ポールは、ライヴツアーなどしなくとも、ひ孫や玄孫の代まで食べていけるだろう。
それでもツアーを組むということは、皆と歌うことが、本当に楽しいんだと思う。
愛と平和の時代を経て、エプスタイン、ジョン、ジョージ、リンダの死を経て、歌うことが、心から楽しいという境地へ。
去年ビーチ・ボーイズを観た時も、キーを変えずに立ち続けて歌う姿に驚嘆したが、真夏の野外スタジアムというせいもあって、ブライアン・ウイルソンはかなり困憊してた。
欲を言えば、あの流麗なるベースプレイを、もっと聴きたかった。
かなり多くの曲で、ポールはギターによるバッキングに回っていた。
そして、舞台から引っ込み、ほぼ間を開けずすぐにアンコールに登場し、時に相撲のしこを踏む仕草をし、時にピアノにほおづえをついて僕らを見回し、どうだい?素敵な夜になっただろう?と無言で僕らに語りかける。
そして、「福島のために歌うよ」と言ってくれた「Yesterday」で10度目の号泣。
昨日は、帰ってこない。
僕にも、あなたにも、福島の人々にも。
僕の隣は、70代のご婦人だった。
懸命に手拍子し、「JET」や「Hi Hi Hi」に合わせて、拳を振り上げていた。
時々、ご婦人は、僕の方を見やるのだった。
それは、僕が、實おじさんの写真を手にしていたからだった。
元
天使
の
仕業。
2度目のアンコール、最後の曲「the end」が、終わった。
午後10時。
約2時間45分のステージが、終わってしまった。
ずっとこの幸福感に浸っていたかった。
全公演観に来る人の気持ちがよく解った。
ジョンも、ジョージも、リンゴも、メロディーと歌詞で愛を伝えてくれた。
しかし、ポールは、やや違う。
メロディーそのものが、愛に満ちているのだ。

• 課題 1
ポールのライブについての本文をもとに、次の問いに答えてください。
(a) 去年、筆者が観たのはどのバンドで、そのときブライアン・ウイルソンはどのような様子でしたか。
(b) 筆者の隣にいたのはどのような人でしたか。
(c) 最後の曲が終わったのは何時で、ステージは約何時間何分でしたか。
• 課題 2
ポールのライブについての本文のうち、「そして、「福島のために歌うよ」から「2度目のアンコール、最後の曲「the end」が、終わった。」までを含めて書き直してください。その際、「ご婦人」はすべて「女性」に置き換えてください。
• 課題 3
ポールのライブについての本文を、最後の文の後から書き継いでください。

• 抽出レコード

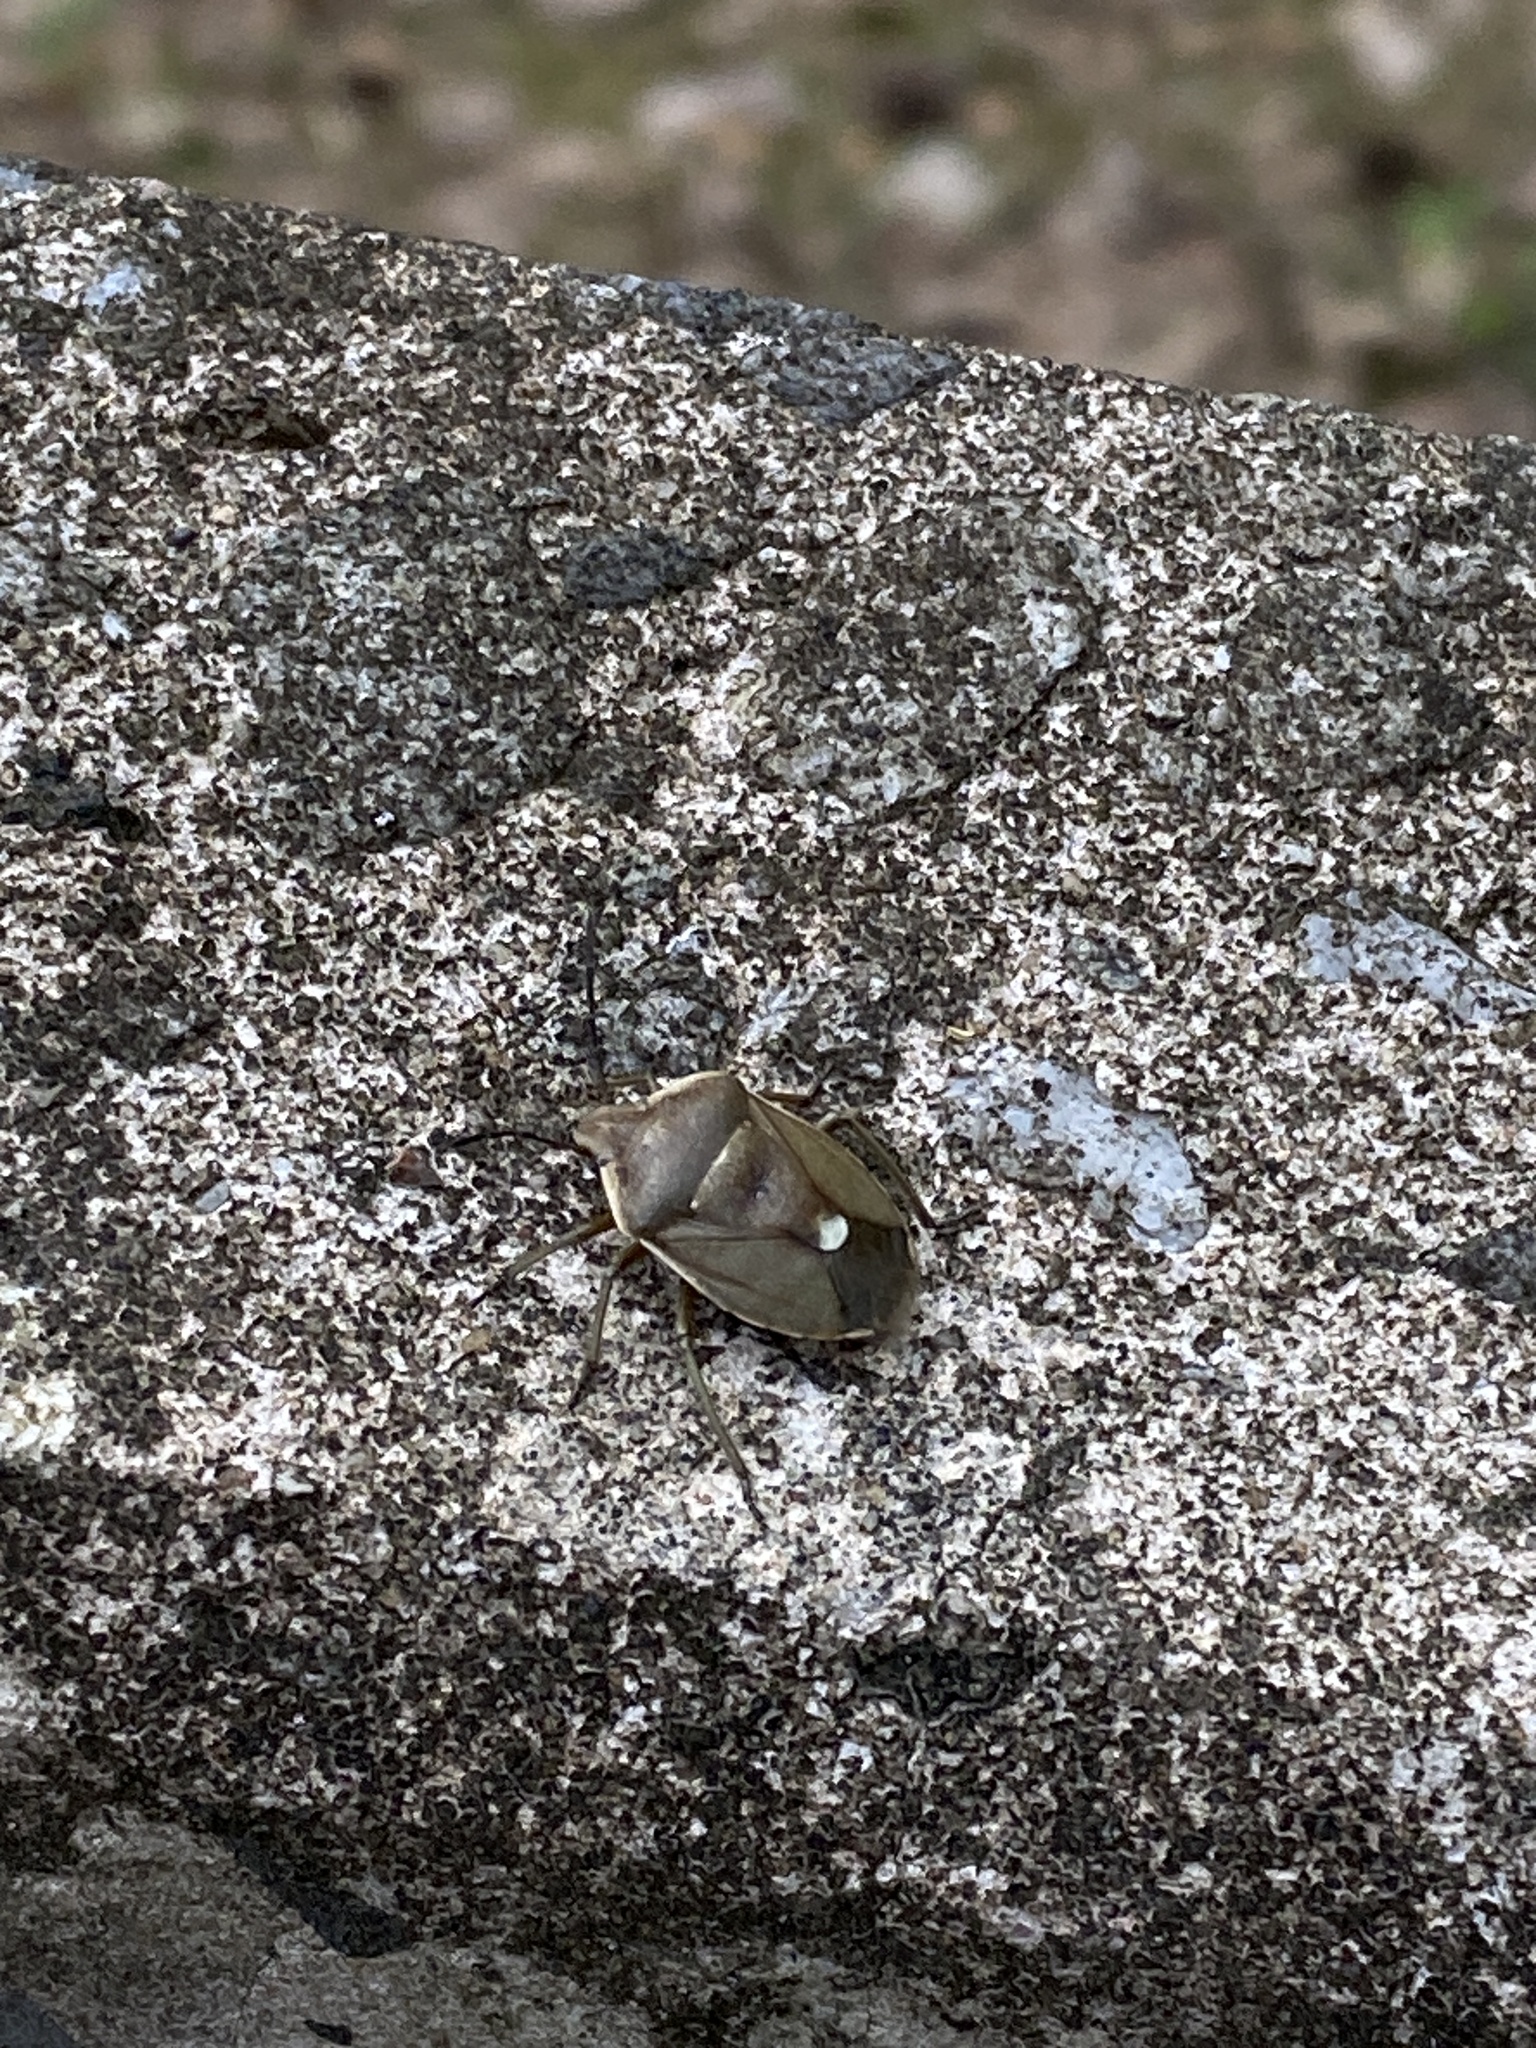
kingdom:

==

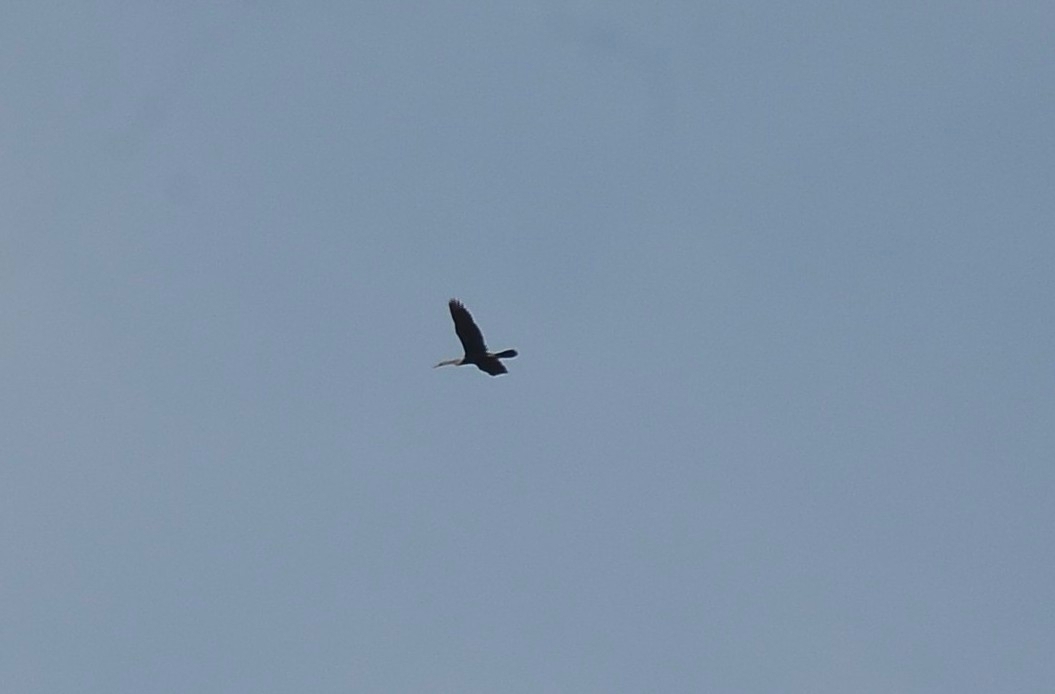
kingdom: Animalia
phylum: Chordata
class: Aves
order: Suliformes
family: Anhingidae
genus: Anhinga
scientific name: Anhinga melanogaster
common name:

• 解答 1
(a) 筆者が観たのはビーチ・ボーイズで、ブライアン・ウイルソンはかなり困憊していました。
(b) 筆者の隣にいたのは70代のご婦人でした。
(c) 最後の曲が終わったのは午後10時で、ステージは約2時間45分でした。

• 解答 2
そして、「福島のために歌うよ」と言ってくれた「Yesterday」で10度目の号泣。
昨日は、帰ってこない。
僕にも、あなたにも、福島の人々にも。
僕の隣は、70代の女性だった。
懸命に手拍子し、「JET」や「Hi Hi Hi」に合わせて、拳を振り上げていた。
時々、女性は、僕の方を見やるのだった。
それは、僕が、實おじさんの写真を手にしていたからだった。
元
天使
の
仕業。
2度目のアンコール、最後の曲「the end」が、終わった。

• 解答 3
だから、歌詞の意味が分からなくとも、メロディーだけで幸福感に包まれる。
傑作「ベルリン 天使の詩」という映画では、天使を「退職」し、人間になった登場人物が出てくる。
あの「刑事コロンボ」の主役を演ずるピーター・フォークが元は天使だったという美しき設定なのだが、ポールもひょっとしたら、天使を「志願退職」して、人間になったのかも知れない。
ツアーで世界中の人を幸福に包むことが楽しくて、そんな70代を過ごしている、元天使。
天使は人を導き救うことができるのに、ポールは人間になることを選んだ。
周りの天使たちは、人間になるなんて、と止めただろう。
人間の生活は、苦しく、哀しみに溢れているからだ。
しかし、天使は人を導き救うことが仕事だけれど、作曲は、できない。
そして、ポールの創るメロディーは、人を導き、救う。
實おじさん、喜んでくれたかな。
「しろあき、またポールと、会いたいな」
名残惜しくって、皆、写真を撮ったりして、もの思いにふけっている。
僕らも名残惜しいよね、おじさん。
も少し、散歩しようよ。
寅、
満男
と
会う。
名残惜しくって、ドームの向かい、目立たない所にある、ひなびた中華料理屋に入った。
ポールの客でごった返していて、相席だった。
僕は満面の笑みで、生ビールを呑んでいた。
ポールがベジタリアンだから、つまみは白菜漬けを頼んだ。
少しすると、未成年と思しき少年が入ってきた。
「お姉さん、こっち、相席いいよ」
僕は合図した。
どう見ても未成年なのに
「飲み物はどうします?」
と店員さんに尋ねられ、目を白黒させながら烏龍茶を頼んでいる。
僕は、浪を亡くして以来、そういったことは避けてきたんだけれど、元天使が僕の背中を押した。
「兄さん、塾の帰りかい?それとも、ポールを観てたのかい?」
ポールの帰りです、と少年は答えた。
「じゃあ、俺と一緒だ。だから、乾杯しよう」
生ビールと烏龍茶を、カランと鳴らし合った。
「兄さん、よくチケット取れたねえ」
「チケット屋で、2万円で売ってたのを買ったんです」
「そりゃあ散財したねえ。俺の白菜、どんどん食べなよ」
少年は17歳。
彼の父親は、僕の2歳上だった。
こんなの、持って来たんです、と目を輝かせて、カバンから取り出したのは、CD化されてないビートルズのライヴ盤!
ビートルズ・ライブ・アット・ハリウッド・ボウル。
「よく持ってるねえ!実は俺もこのレコード、家にあるんだ。小学生の時買ったんだよ」
僕らの会話に、相席の皆も色めきだった。
「ええ?このレコード知らない!すごいわねえ」
初老の夫婦が話しかけてきた。
テーブルが、1つになった。
「実は、サインもらえるかと思って、色紙、持って来たんです」
少年は、小声で僕だけに話してくれた。
「そうか、ポール、ここを通りがかるといいなあ」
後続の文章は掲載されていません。